◆ Stored data:
--- START ---
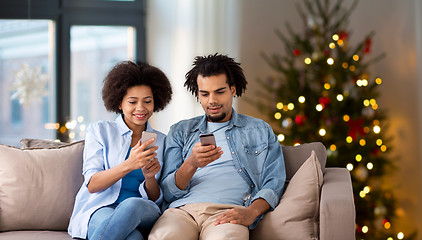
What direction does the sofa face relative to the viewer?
toward the camera

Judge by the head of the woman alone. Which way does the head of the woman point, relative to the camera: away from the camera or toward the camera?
toward the camera

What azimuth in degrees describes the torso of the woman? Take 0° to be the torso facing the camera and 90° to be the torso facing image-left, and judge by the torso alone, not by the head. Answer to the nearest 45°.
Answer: approximately 315°

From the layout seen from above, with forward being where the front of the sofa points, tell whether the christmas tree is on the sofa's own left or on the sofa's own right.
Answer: on the sofa's own left

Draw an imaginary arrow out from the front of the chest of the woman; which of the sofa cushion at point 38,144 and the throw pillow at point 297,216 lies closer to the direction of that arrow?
the throw pillow

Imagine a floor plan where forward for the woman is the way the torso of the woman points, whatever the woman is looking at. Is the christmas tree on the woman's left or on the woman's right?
on the woman's left
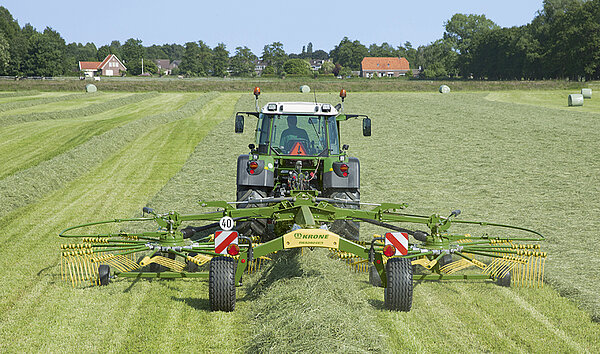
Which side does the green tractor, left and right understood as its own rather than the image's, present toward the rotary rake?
back

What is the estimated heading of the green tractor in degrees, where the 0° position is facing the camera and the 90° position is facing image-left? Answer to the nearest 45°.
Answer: approximately 180°

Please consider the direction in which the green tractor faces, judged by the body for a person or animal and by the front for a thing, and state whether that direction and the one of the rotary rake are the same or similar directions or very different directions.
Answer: same or similar directions

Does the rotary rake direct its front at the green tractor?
yes

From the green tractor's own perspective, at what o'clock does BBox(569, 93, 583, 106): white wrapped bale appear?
The white wrapped bale is roughly at 1 o'clock from the green tractor.

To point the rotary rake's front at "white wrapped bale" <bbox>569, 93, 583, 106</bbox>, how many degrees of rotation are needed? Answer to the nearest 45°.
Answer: approximately 45° to its right

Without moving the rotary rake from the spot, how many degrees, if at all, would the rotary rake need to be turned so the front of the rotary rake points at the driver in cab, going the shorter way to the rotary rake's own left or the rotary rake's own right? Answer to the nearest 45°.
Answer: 0° — it already faces them

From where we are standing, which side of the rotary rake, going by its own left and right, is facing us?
back

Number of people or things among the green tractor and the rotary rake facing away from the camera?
2

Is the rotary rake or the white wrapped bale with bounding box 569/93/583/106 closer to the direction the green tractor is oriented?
the white wrapped bale
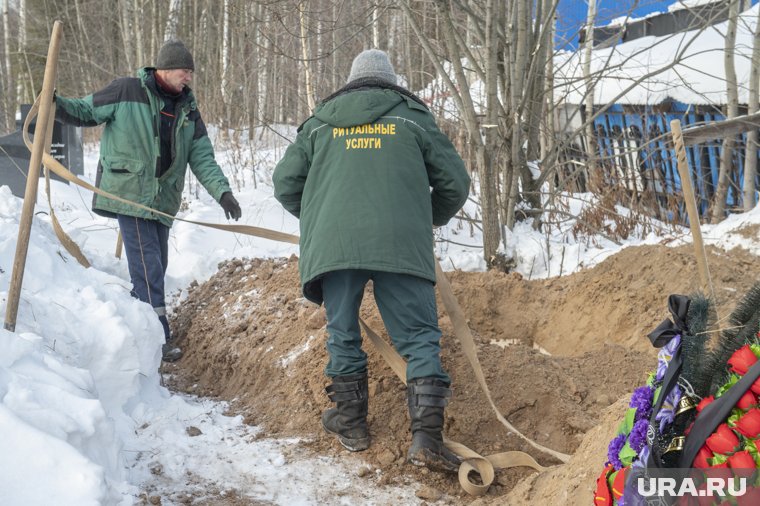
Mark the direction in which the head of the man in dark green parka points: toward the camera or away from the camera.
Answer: away from the camera

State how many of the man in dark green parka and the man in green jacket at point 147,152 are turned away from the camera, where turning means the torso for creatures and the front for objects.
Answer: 1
--- END ---
Lay out every line of the entries above as a Markdown table with the columns Row and Entry line. Number each row, skip the blank lines, and leave the pictures out.

◆ Exercise answer:
| Row | Entry line |
|---|---|
| 1 | What direction does the sofa face relative to the viewer? |
| 2 | toward the camera |
| 3 | Judge by the head of the woman alone. Which way does the head of the woman point, relative to the camera: away from the camera or toward the camera? |
| 4 | toward the camera |
| 5 | What azimuth in degrees describes the torso of the woman? Take 0° to be the torso facing the camera and 90° to be the torso facing image-left, and judge by the torso alone, not by the head. Answer to the nearest 45°. |
| 6 | Answer: approximately 315° |
| 7 | From the layout seen from above, with forward being where the front of the sofa points, tell whether the christmas tree is on the sofa's own left or on the sofa's own right. |
| 8 | Answer: on the sofa's own left |
| 9 | Draw an imaginary arrow out from the front of the chest of the woman; which of the sofa cushion at point 38,144 and the throw pillow at point 297,216 lies closer to the direction of that arrow? |
| 10 | the throw pillow |
| 11 | Imagine a floor plan where forward for the woman is the way the torso of the woman points, whatever the woman is looking at. Is the christmas tree on the woman's left or on the woman's right? |
| 12 | on the woman's left |
| 13 | Which side does the green tractor, left and right understood as its own rather than the image's, present toward the rotary rake? |
| 14 | back |
| 15 | What is the estimated heading of the green tractor in degrees, where the 0° position is facing the camera and the 90° position is facing image-left? Answer to the nearest 45°. |
| 16 | Answer: approximately 180° |
| 17 | Please consider the direction in which the green tractor faces, judged by the body for a person or animal and by the front for a thing, and state whether that direction and the one of the rotary rake are the same or similar directions or very different directions. |
| 18 | Answer: same or similar directions |
| 19 | Does the rotary rake direct its front at the green tractor? |
| 20 | yes |
| 21 | From the green tractor's own perspective, at what o'clock does BBox(569, 93, 583, 106): white wrapped bale appear? |
| 22 | The white wrapped bale is roughly at 1 o'clock from the green tractor. |
| 23 | To point the rotary rake's front at "white wrapped bale" <bbox>569, 93, 583, 106</bbox>, how many degrees of rotation are needed? Answer to the nearest 45°. |
| 24 | Answer: approximately 45° to its right |
| 25 | Without moving the rotary rake from the spot, how many degrees, if at all, would the rotary rake need to be turned so the front of the rotary rake points at the driver in cab, going the shorter way to the rotary rake's own left or the rotary rake's own right? Answer to the nearest 45°. |
| 26 | Answer: 0° — it already faces them |
| 27 | From where we are standing, which side of the rotary rake, going by its own left and right, is facing us? |
| 28 | back |
| 29 | Number of people or things among the green tractor and the rotary rake facing away from the camera? |
| 30 | 2 |
| 31 | Is the rotary rake or the white wrapped bale with bounding box 569/93/583/106 closer to the direction the green tractor is oriented? |
| 32 | the white wrapped bale |
| 33 | Mark the direction in which the head of the man in dark green parka points: toward the camera or away from the camera. |
| 34 | Answer: away from the camera |
| 35 | State how many of the man in dark green parka and the man in green jacket at point 147,152 are turned away from the camera, where turning means the torso for creatures and the front for objects. |
| 36 | Answer: 1 |